Schreib den Teil der Rückmeldung zur Geschichte, der mit „Und jetzt erstmal“ beginnt und bis „war es klar.“ weitergeht, neu. Setz dabei „Anfängerthema“ an die Stelle von „Einsteigerthema“.

• **EXTRAHIERTER TEXT**
○ ○ ○ ○ ○

Und jetzt erstmal herzlich willkommen hier.
Für deine erste Geschichte hast du dir ein beliebtes Einsteigerthema gesucht. Schon deshalb ahnte ich recht schnell, dass das Spiegelbild recht wenig mit der wohl magersüchtigen Realität zu tun hat. Als die Mutter dann den Joghurt brachte, war es klar.
Von Aufbau und Struktur her finde ich deine Geschichte trotzdem recht gelungen. Du setzt auf eine Schockpointe, die aufrütteln soll. Das ist bei solchem Thema natürlich Geschmacksache.
Bei der Kürze der Geschichte erwarte ich natürlich keine Auseinandersetzung, warum das Mädchen magersüchtig wurde oder über die gesellschaftlichen Bedingungen. In sofern ist die innere Handlung völlig ausreichend.
Einige Details:

An diesen Tagen redete sie noch weniger als sonst und ihre Familie bekam sie kaum zu Gesicht.
Lektorate monieren bei solchen Sätzen normalerweise den Wechsel der Perspektive von dem Mädchen zur Familie. Im Grunde sagt der Satz beides aus, die Famile bekam das Mädchen kaum zu Gesicht, das Mädchen bekam die Familie kaum zu Gesicht. Gemeint ist sicherlich erstes, was zweiteres natürlich zwangsläugig ergibt, bei ersterem wechselst du aber eben die Handlungsperspektive vom Mädchen zur Familie, wenn sie bei dem Mädchen bleiben soll, dürfte sie sich bei ihrer Familie nicht blicken lassen. Dann bleibt die Handlung bei ihr.
Man konnte kaum 10m weit sehen
Auch, wenn es unbequemer ist, in Belletristik bitte ausschreiben.

○ ○ ○ ○ ○

• **BEREITGESTELLTES MATERIAL**
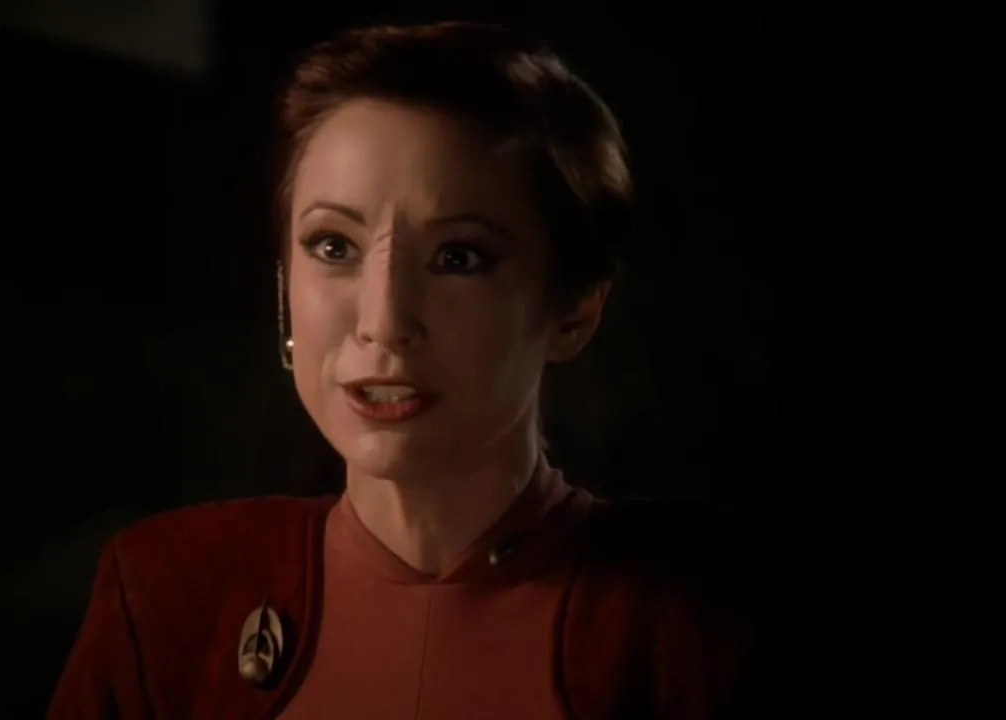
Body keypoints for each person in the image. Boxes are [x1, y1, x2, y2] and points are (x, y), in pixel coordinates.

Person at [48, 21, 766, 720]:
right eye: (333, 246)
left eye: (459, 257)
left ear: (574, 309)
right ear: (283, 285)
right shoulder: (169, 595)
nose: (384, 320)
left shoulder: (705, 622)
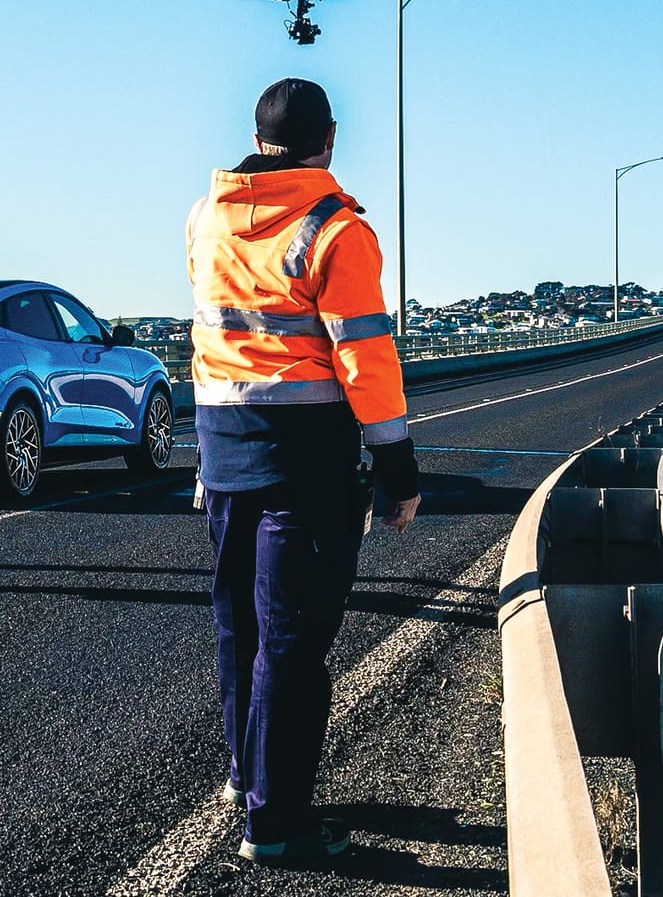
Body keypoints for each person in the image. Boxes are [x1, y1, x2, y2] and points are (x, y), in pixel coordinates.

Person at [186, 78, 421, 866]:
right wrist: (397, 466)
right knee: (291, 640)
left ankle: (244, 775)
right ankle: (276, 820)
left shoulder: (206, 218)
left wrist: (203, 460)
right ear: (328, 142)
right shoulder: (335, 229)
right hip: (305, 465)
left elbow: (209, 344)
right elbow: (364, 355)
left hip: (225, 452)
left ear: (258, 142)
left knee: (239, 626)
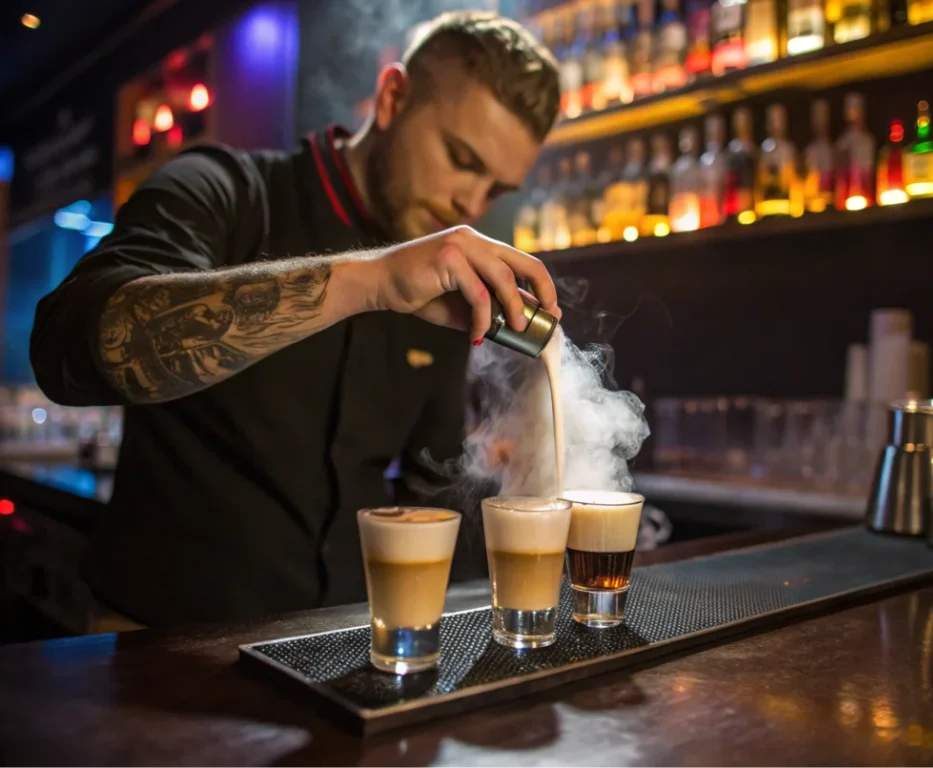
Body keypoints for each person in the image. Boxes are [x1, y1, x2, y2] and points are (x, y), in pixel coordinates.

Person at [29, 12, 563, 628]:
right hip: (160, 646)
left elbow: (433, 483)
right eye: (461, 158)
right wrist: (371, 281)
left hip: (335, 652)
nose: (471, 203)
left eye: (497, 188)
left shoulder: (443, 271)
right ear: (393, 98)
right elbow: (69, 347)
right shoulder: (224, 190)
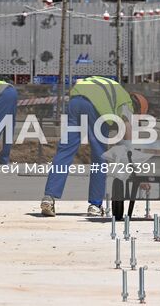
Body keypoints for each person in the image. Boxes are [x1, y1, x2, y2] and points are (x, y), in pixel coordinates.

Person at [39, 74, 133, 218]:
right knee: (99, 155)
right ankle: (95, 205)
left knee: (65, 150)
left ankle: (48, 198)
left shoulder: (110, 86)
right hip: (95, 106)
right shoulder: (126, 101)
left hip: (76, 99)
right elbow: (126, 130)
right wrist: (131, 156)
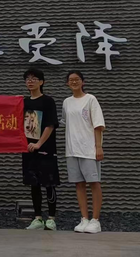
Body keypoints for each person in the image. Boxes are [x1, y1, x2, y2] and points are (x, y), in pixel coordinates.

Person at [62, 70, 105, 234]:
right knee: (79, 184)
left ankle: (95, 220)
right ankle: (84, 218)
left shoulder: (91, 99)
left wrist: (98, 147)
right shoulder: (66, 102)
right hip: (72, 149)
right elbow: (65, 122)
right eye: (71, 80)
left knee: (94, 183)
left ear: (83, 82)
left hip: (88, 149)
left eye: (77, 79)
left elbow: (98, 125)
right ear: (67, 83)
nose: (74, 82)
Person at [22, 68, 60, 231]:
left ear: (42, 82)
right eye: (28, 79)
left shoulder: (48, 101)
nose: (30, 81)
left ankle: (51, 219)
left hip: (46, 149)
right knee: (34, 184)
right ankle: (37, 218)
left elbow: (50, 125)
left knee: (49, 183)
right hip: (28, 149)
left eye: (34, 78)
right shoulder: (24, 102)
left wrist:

○ ○ ○ ○ ○

• **ERGEBNIS**
Und jetzt erstmal herzlich willkommen hier.
Für deine erste Geschichte hast du dir ein beliebtes Anfängerthema gesucht. Schon deshalb ahnte ich recht schnell, dass das Spiegelbild recht wenig mit der wohl magersüchtigen Realität zu tun hat. Als die Mutter dann den Joghurt brachte, war es klar.